I am trying to encode and store, and decode arguments in Python and getting lost somewhere along the way. Here are my steps:
1) I use google toolkit's gtm_stringByEscapingForURLArgument
to convert an NSString properly for passing into HTTP arguments.
2) On my server (python), I store these string arguments as something like u'1234567890-/:;()$&@".,?!\'[]{}#%^*+=_\\|~<>\u20ac\xa3\xa5\u2022.,?!\''
(note that these are the standard keys on an iphone keypad in the "123" view and the "#+=" view, the \u
and \x
chars in there being some monetary prefixes like pound, yen, etc)
3) I call urllib.quote(myString,'')
on that stored value, presumably to %-escape them for transport to the client so the client can unpercent escape them.
The result is that I am getting an exception when I try to log the result of % escaping. Is there some crucial step I am overlooking that needs to be applied to the stored value with the \u and \x format in order to properly convert it for sending over http?
Update: The suggestion marked as the answer below worked for me. I am providing some updates to address the comments below to be complete, though.
The exception I received cited an issue with \u20ac
. I don't know if it was a problem with that specifically, rather than the fact that it was the first unicode character in the string.
That \u20ac
char is the unicode for the 'euro' symbol. I basically found I'd have issues with it unless I used the urllib2 quote
method.
url encoding a "raw" unicode doesn't really make sense.
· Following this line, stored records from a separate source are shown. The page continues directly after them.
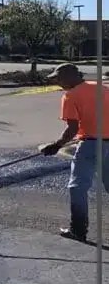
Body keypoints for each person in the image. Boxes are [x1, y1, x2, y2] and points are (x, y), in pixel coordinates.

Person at [40, 63, 109, 241]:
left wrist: (56, 145)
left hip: (92, 145)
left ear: (70, 77)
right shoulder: (101, 87)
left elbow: (72, 128)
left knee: (77, 187)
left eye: (59, 79)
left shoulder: (70, 96)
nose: (58, 83)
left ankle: (78, 230)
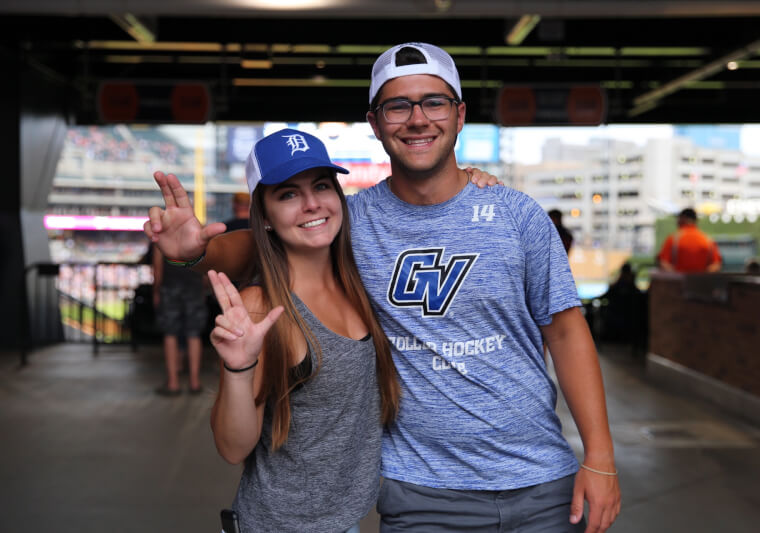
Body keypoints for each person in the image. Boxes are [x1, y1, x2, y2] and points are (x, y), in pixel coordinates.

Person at [145, 42, 620, 532]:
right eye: (398, 106)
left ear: (459, 115)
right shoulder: (352, 222)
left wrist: (600, 456)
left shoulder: (516, 215)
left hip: (542, 483)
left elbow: (567, 333)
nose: (418, 119)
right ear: (375, 123)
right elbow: (268, 242)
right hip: (421, 494)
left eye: (434, 102)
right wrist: (193, 252)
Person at [207, 128, 401, 532]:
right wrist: (238, 369)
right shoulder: (262, 306)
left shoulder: (360, 281)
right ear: (265, 217)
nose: (312, 203)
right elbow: (232, 447)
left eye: (321, 186)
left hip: (346, 521)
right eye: (288, 194)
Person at [152, 245, 206, 395]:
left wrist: (156, 291)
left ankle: (173, 383)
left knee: (170, 334)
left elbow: (157, 268)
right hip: (194, 287)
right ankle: (195, 382)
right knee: (194, 334)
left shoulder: (161, 236)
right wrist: (202, 289)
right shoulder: (196, 234)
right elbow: (205, 264)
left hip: (169, 286)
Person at [657, 207, 722, 273]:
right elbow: (716, 265)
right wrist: (702, 275)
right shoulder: (707, 240)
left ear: (682, 219)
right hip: (701, 279)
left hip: (679, 278)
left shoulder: (673, 239)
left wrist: (676, 274)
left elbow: (663, 263)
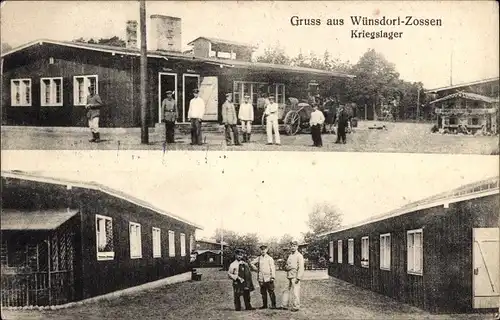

What you need to do is .encode("utf8")
first so you have a known byte encoding and then .quote()
that.
The output isn't very pretty but it should be a correct uri encoding.
>>> s = u'1234567890-/:;()$&@".,?!\'[]{}#%^*+=_\|~<>\u20ac\xa3\xa5\u2022.,?!\''
>>> urllib2.quote(s.encode("utf8"))
'1234567890-/%3A%3B%28%29%24%26%40%22.%2C%3F%21%27%5B%5D%7B%7D%23%25%5E%2A%2B%3D_%5C%7C%7E%3C%3E%E2%82%AC%C2%A3%C2%A5%E2%80%A2.%2C%3F%21%27'
Remember that you will need to both unquote()
and decode()
this to print it out properly if you're debugging or whatever.
>>> print urllib2.unquote(urllib2.quote(s.encode("utf8")))
1234567890-/:;()$&@".,?!'[]{}#%^*+=_\|~<>€£¥•.,?!'
>>> # oops, nasty  means we've got a utf8 byte stream being treated as an ascii stream
>>> print urllib2.unquote(urllib2.quote(s.encode("utf8"))).decode("utf8")
1234567890-/:;()$&@".,?!'[]{}#%^*+=_\|~<>€£¥•.,?!'
This is, in fact, what the django functions mentioned in another answer do.
The functions django.utils.http.urlquote() and django.utils.http.urlquote_plus() are versions of Python’s standard urllib.quote() and urllib.quote_plus() that work with non-ASCII characters. (The data is converted to UTF-8 prior to encoding.)
Be careful if you are applying any further quotes or encodings not to mangle things.